SM/Dananjoyo - Petugas dengan mengenakan alat pelindung diri melakukan simulasi dekontaminasi alat di Posko Pencegahan dan Penanganan Pandemi COVID-19 Pemerintah DIY, di Kantor Pusdalops BPBD DIY, Umbulharjo, Yogyakarta, Senin (16/3). BPBD DIY sebagai Posko Pencegahan dan Penanganan Pandemi COVID-19 Pemerintah DI Yogyakarta menerapkan semua protokol keamanan untuk kesiapsiagaan pencegahan dan penanganan pandemi COVID-19 atau Corona.

PURWOREJO, SM Network – Dua orang PDP (Pasien Dalam Pengawasan) yang dirawat di RSUD dr Tjitrowardojo meninggal dunia, Minggu (19/4). Keduanya sudah menjalani tes Swab, yang belum hasilnya belum diketahui sampai dengan Tim Gugus Tugas Covid-19 Purworejo mengumumkan berita ini.

PDP tesebut, diketahui berjenis kelamin perempuan (40 tahun) warga Desa Sukowuwuh Kecamatan Bener, sedangkan satu orang lainnya, laki-laki (20 tahun) warga Desa Wonosari Kecamatan Ngombol. Mereka meninggal dunia di hari yang sama.

dr Darus selaku juru bicara Pemerintah Kabupaten Purworejo dalam penanganan Covid-19, Senin (20/04), keduanya memiliki penyakit bawaan yakni paru paru dan penurunan daya tahan tubuh. Mereka telah menjalani perawatan intensif selama beberapa hari di rumah sakit.

Meski hasil tes Swab belum keluar, kata dr Darus, proses pemulasaraan jenazah dan pemakaman, tetap menggunakan protokol Covid-19 dengan APD lengkap. Proses pemakaman berjalan lancar tanpa gejolak di tengah masyarakat.

“Termasuk penggalian makam yang dilakukan oleh masyarakat setempat,” kata dr Darus.
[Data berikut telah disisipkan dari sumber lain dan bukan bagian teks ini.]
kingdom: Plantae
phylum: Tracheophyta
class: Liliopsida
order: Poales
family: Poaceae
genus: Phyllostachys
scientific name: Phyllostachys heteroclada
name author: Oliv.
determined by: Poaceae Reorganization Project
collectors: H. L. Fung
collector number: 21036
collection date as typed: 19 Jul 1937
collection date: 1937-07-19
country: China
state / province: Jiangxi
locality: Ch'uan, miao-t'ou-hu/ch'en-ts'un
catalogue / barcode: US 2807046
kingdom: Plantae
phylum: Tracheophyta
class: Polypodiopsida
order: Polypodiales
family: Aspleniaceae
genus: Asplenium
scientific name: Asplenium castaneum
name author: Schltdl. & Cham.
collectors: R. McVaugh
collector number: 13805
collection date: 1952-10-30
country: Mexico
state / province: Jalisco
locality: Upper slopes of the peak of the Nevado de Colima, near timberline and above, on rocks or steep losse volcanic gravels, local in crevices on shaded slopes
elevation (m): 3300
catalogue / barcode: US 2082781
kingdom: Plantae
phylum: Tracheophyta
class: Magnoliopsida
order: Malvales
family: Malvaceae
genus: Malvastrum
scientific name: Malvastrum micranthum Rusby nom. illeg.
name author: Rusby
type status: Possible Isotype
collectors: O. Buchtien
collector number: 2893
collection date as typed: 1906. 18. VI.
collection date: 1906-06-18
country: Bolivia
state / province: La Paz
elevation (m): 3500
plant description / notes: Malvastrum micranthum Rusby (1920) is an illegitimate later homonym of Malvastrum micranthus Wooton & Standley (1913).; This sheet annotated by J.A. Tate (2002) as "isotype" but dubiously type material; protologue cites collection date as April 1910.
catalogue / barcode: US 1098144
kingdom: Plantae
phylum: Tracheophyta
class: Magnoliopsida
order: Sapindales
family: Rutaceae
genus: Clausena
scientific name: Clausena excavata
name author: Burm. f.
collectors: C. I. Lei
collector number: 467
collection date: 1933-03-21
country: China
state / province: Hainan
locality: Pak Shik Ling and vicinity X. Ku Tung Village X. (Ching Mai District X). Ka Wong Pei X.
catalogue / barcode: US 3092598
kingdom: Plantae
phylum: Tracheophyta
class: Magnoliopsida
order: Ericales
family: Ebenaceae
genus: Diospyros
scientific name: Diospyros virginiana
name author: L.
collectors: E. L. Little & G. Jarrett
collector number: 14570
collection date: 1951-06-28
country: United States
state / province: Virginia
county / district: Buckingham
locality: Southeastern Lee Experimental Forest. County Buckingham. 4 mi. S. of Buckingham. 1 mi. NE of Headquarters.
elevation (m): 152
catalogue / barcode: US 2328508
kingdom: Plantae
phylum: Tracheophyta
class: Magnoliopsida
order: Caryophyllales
Selain kedua PDP tersebut, sambung dr Darus, terdapat satu orang lainya yang dikabarkan meninggal dunia. Korban berjenis kelamin perempuan (53 tahun) warga Kecamatan Loano yang pulang dari Jakarta. Orang tersebut meninggal dalam perjalanan di Kabupaten Banyumas.

“Belum diketahui apakah korban positif atau tidak. Pemakaman yang bersangkutan juga menggunakan protokol Covid-19. Saat ini 11 anggota keluarga yang berada di rumah duka, telah melakukan isolasi mandiri,” katanya.

dr Darus juga melaporkan, hingga kemarin pukul 16.00 waktu setempat, terdapat sepuluh orang OTG yang diisolasi di RSUD RAA Tjokronegoro. Berdasarkan hasil rapid test mereka dinyatakan positif. Sementara itu tercatat ODP berjumlah 1751 orang, dimana 1078 diantaranya sudah selesai pemantauan. PDP berjumlah 39 orng, terdiri dari 19 sembuh, 16 dirawat, 4 meninggal.

“Dari jumlah itu, 19 orang diantaranya sudah keluar hasil test swabnya dan dinyatakan negatif. Sedangkan yang positif berjumlah 5 orang,” ujarnya.